Corruption is the unjust, illegal and private appropriation of public resources and public wealth, be it natural wealth, public goods and services or financial wealth. The ecology movements, tribal and farmers’ movements are fighting against the corruption involved in the massive resource grab and land grab taking place across the country for mining of bauxite, coal and iron ore, for mega steel plants and power plants, for super highways and luxury townships. Farmers fighting the land grab along the Yamuna Expressway were killed on May 7. While they received a mere Rs. 300 per sq.mtr for their land the developers who grab the land in partnership with government using the 1894 colonial land acquisition law sell it for Rs. 600,000 per sq.mtr. This is corporate corruption.
I have just received a SMS –
Lush Green Farm Houses in Noida Express way
*10 minutes from South Delhi
*Clubs, Swimming Pool, Cricket Stadium
*Government Electricity and Roads”
Farm houses of farmers are burnt and destroyed to create “farm houses” for the rich. Farms are destroyed to create Formula 1 race tracks and swimming pools for the elite. This obscene, violent, unjust land grab is the cruelest face of corruption in today’s India.
The privatization of our seed, our food, our water, our health, our education, our electricity and mobility is another facet of corporate corruption. In the case of the privatization of seed, farmers are paying with their very lives. Seed costs rise and farmers are trapped in debt.

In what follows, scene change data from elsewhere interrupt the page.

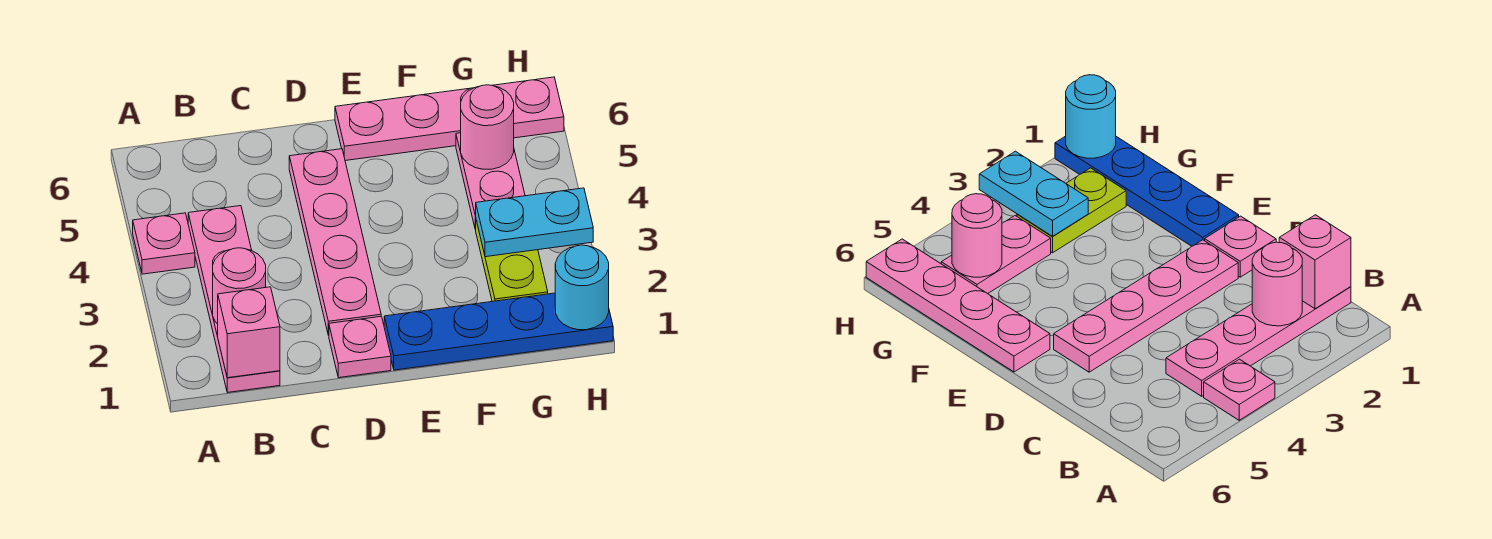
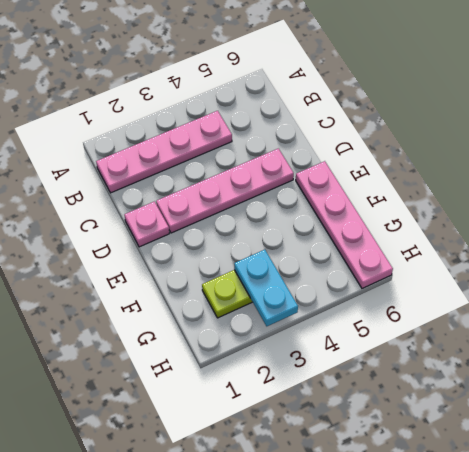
none -> pink plate A4 level 1
none -> blue plate E1:H1 level 1
none -> pink plate G4:G5 level 1

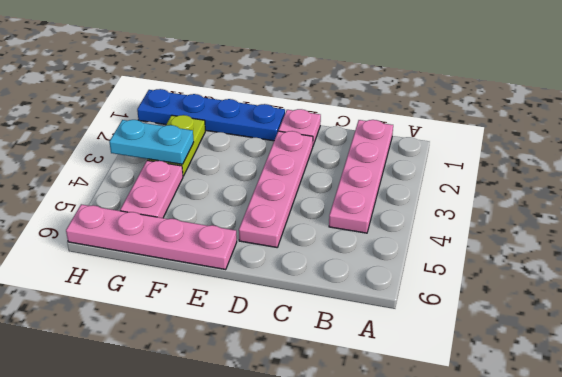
none -> pink plate A4 level 1
none -> pink brick B1 level 2
none -> pink round brick B2 level 2

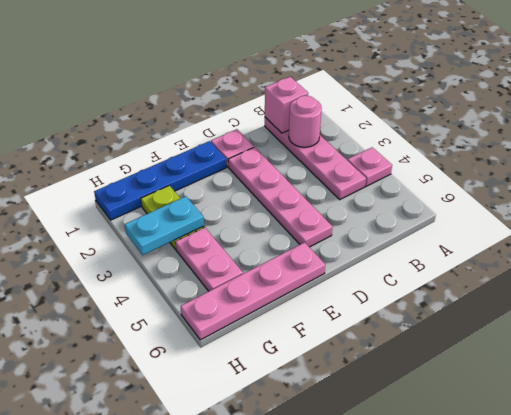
none -> pink round brick G5 level 2
none -> cyan round brick H1 level 2

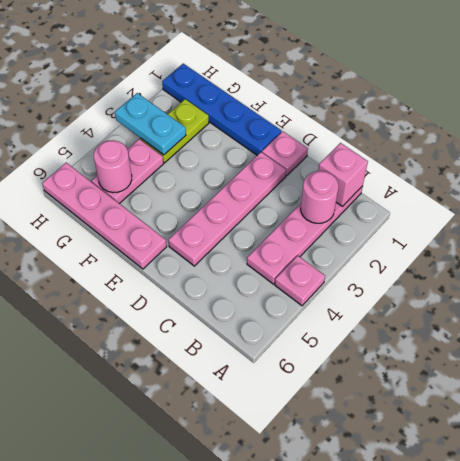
none -> cyan round brick H1 level 2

Farmers suicides need to be seen as part of the web of privatization as corruption. The government of Maharashtra has signed MoUs with Monsanto to hand over seed and the genetic wealth of farmers’ research and the knowledge wealth of society to a seed MNC. This is corporate corruption. The Government of India wants to totally dismantle the public distribution system to benefit agribusiness and corporate retail. Undermining the right to food is corporate corruption.

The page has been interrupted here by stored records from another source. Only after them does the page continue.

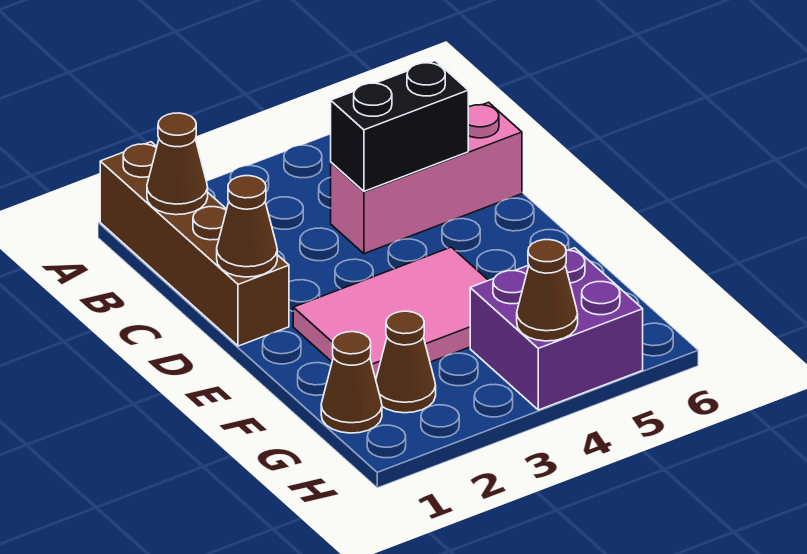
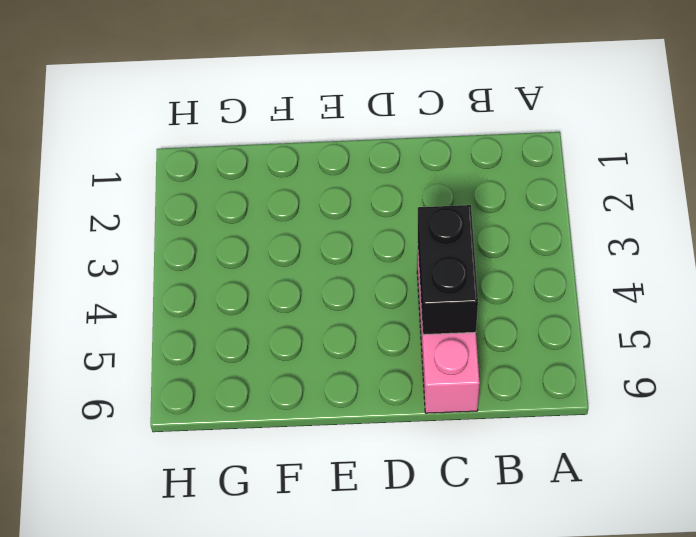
none -> brown brick A1:D1 level 1
none -> pink tile E2:F4 level 1

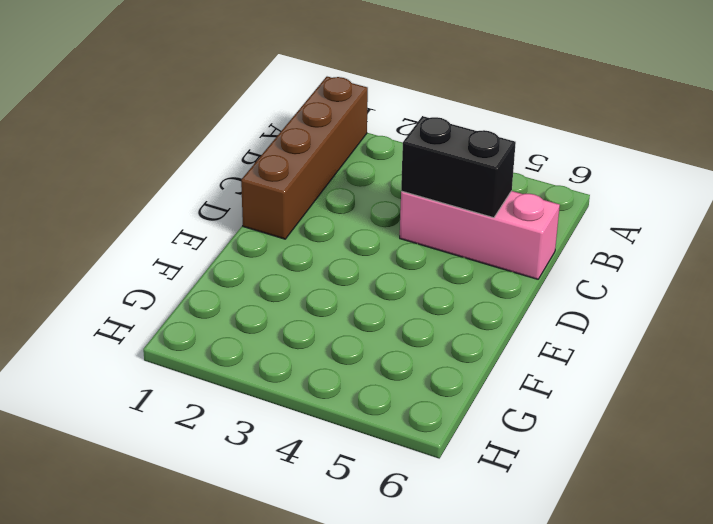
none -> pink tile E2:F4 level 1
none -> brown cone G1 level 1

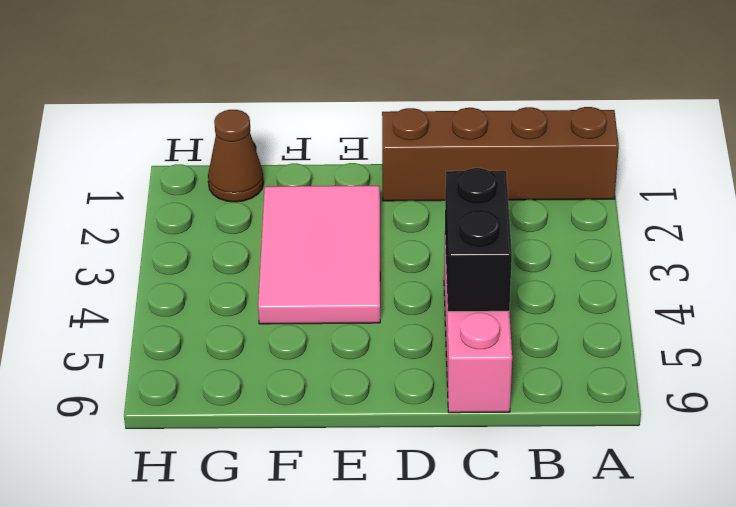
none -> brown cone G2 level 1
none -> purple brick G4:H5 level 1

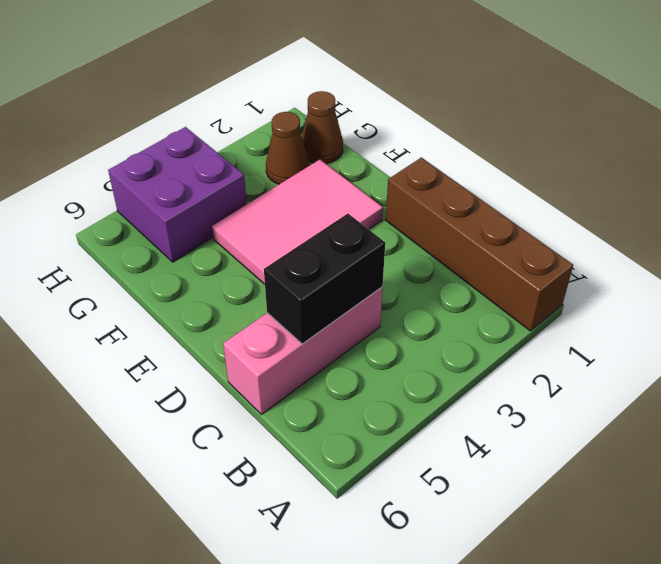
none -> brown cone B1 level 2
none -> brown cone D1 level 2

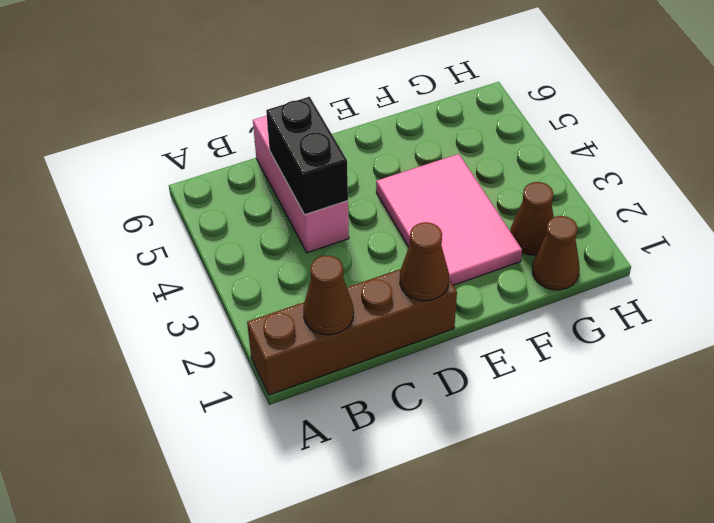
none -> purple brick G4:H5 level 1
none -> brown cone H4 level 2

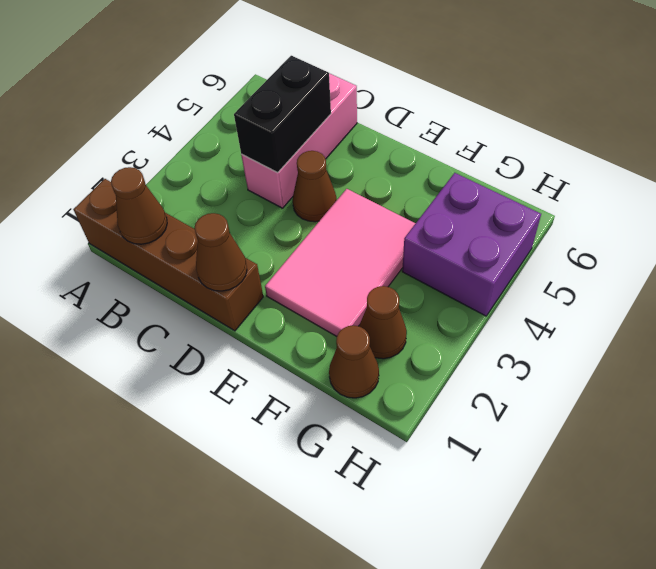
brown cone D4 level 1 -> brown cone H4 level 2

The appropriation of public and national wealth through bribes and black money is the third facet of corruption.
It is when all their streams of the fight for economic justice and economic democracy join as one, we will have a strong and vibrant movement for defending and deepening democracy. Social movements are the life blood of democracy. Social movements are the life blood of democracy.

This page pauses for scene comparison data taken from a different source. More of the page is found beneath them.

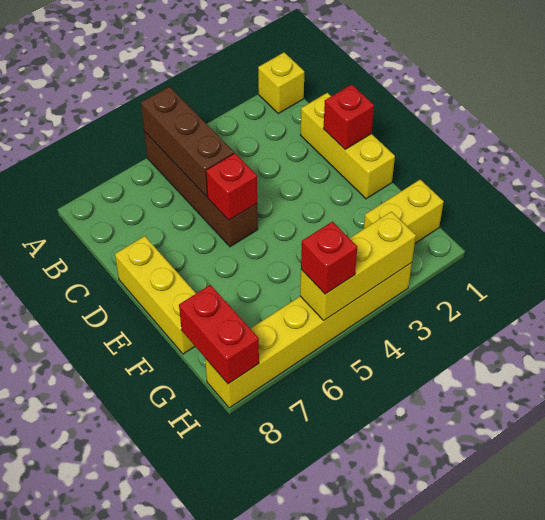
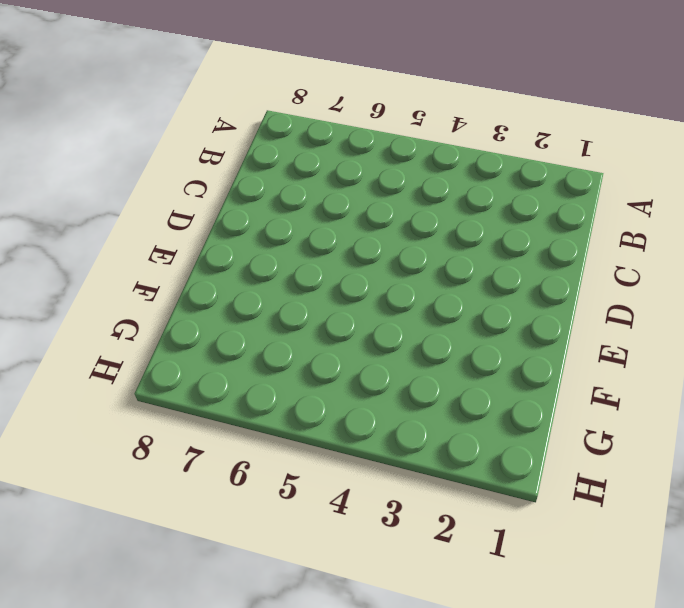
none -> yellow brick A1 level 1
none -> brown brick A5:D5 level 1
none -> yellow brick C1:E1 level 1

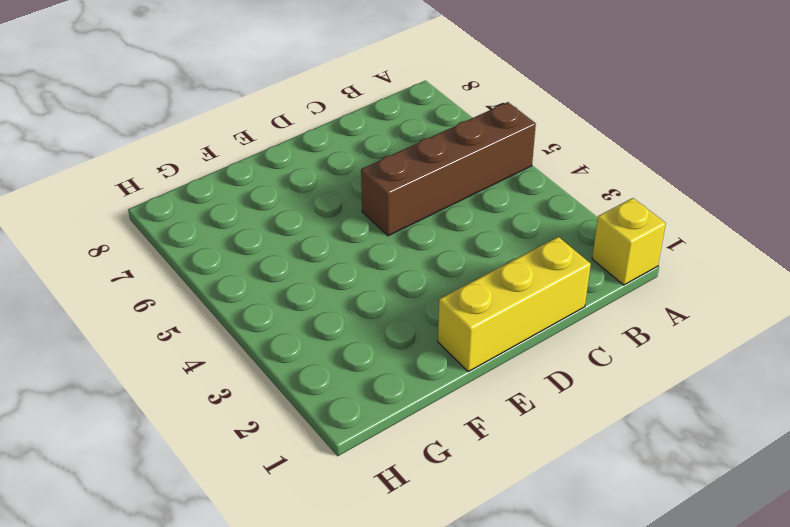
none -> yellow brick D8:F8 level 1
none -> yellow brick G1:G2 level 1
none -> yellow brick H3:H8 level 1

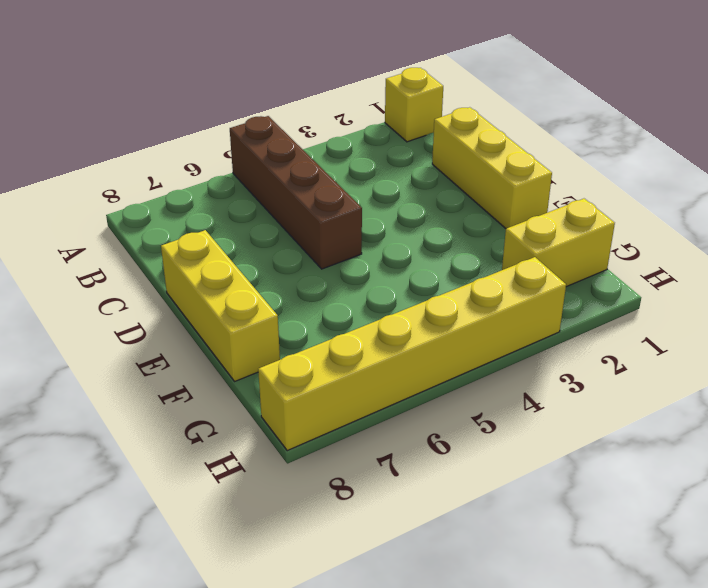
none -> brown brick A5:C5 level 2
none -> red brick D1 level 2
none -> red brick D5 level 2

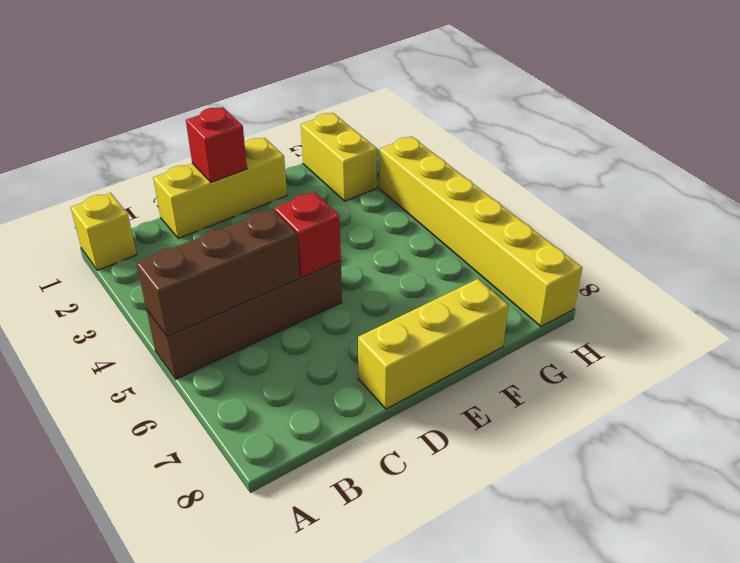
none -> red brick G8:H8 level 2
none -> yellow brick H3:H5 level 2
none -> red brick H5 level 3

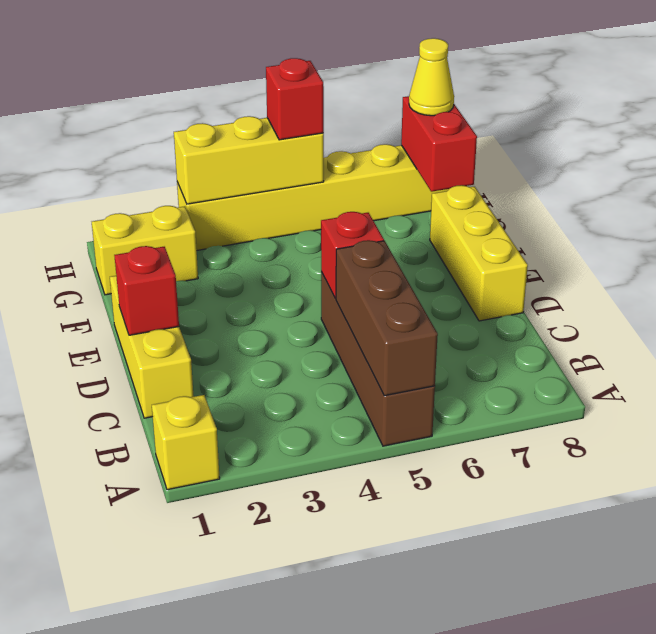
yellow cone H8 level 3 -> none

The government will of course try its best to crush democracy to protect the powerful economic interests it represents.
The two faces of government who most frequently make statements about social movements subverting democracy are Kapil Sibal and Chidambaram, both of whom have represented corporations against the public interest in their legal career. They carry these corporate loyalties into their political career. They will do their very best to use every undemocratic means to crush movements for democracy and justice. Operation Green hunt in tribal areas, and the midnight crack down on Baba Ramdev’s Satyagraha are just two examples of the use of violence to protect corrupt corporate interests.
The corrupt militarized, totalitarian power of the corporate state is not democracy. Peoples’ vibrant movements fighting the concentration of economic and political power, and the corrupt means used for concentration of that power are at the heart of democracy.
It is people and social movements who have kept and will keep democracy alive in India.